Pour ce rapport américain, les trois mécanismes à l’origine de ces effets multiples sont la diminution des ressources (10 à 44 %), la qualité du nouveau quartier d’habitation (16 à 29 %) et la proximité parentale (15 à 22 %). A eux trois, ils expliquent entre 25 et 60 % des effets du divorce sur le devenir des enfants.
A noter qu’à chaque fois, plus le divorce est précoce dans la vie de l’enfant, plus l’impact est grand (l’étude a comparé pour cela les frères et sœurs d’une même famille ayant été exposés au même divorce pendant des durées différentes).
Les enfants ont des droits que piétinent les adultes
Comment ne pas voir, dans ces schémas, un cercle vicieux impossible à rattraper ? D’autant que, le divorce étant plus fréquent dans les familles à faibles revenus, l’instabilité conjugale perpétue très probablement les inégalités entre les générations. Même si le taux de divorce ajusté (calculé sur le nombre de femmes mariées) montre une tendance générale à la baisse, il ne faut pas oublier qu’il y a de moins en moins de mariages.
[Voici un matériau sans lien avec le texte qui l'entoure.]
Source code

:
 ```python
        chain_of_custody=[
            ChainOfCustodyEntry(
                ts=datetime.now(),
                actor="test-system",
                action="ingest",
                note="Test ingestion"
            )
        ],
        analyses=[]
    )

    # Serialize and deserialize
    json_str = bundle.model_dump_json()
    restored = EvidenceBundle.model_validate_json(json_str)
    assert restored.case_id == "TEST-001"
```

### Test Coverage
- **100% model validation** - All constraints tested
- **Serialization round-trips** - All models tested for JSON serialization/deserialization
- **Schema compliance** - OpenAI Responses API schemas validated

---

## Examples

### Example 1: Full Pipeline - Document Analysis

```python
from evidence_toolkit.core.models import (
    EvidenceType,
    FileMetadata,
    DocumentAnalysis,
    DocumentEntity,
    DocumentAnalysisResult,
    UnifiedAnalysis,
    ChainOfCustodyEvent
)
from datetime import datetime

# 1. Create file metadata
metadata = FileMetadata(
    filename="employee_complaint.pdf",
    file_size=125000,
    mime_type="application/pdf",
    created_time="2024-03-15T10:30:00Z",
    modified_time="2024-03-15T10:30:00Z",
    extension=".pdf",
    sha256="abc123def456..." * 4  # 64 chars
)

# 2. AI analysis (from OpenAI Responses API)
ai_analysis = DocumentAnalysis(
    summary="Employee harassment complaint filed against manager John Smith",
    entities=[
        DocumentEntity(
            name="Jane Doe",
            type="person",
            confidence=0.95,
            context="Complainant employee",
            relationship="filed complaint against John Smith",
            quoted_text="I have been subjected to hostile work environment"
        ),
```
Et que ces autres foyers « libres » subissent et souvent plus que les autres, des changements similaires dans leurs structures, avec des effets semblables sur les enfants. Autrement dit : on ne voit que le haut de l’iceberg.
Alors la société se plaît à mettre en scène d’heureuses familles recomposées, des conjoints libérés revoyant avec plaisir leurs ex, en compagnie de leur enfants et beaux-enfants chahutant… Elle cherche à prouver que le lien biologique n’est rien et surtout que la volonté de fonder et d’offrir une stabilité à ces enfants qui n’ont rien demandé à personne, n’a aucun sens. Pourtant il y a une justice, à laquelle ont droit ces enfants.
Il faut le redire : l’idéologie du divorce est l’un des piliers de la révolution sexuelle.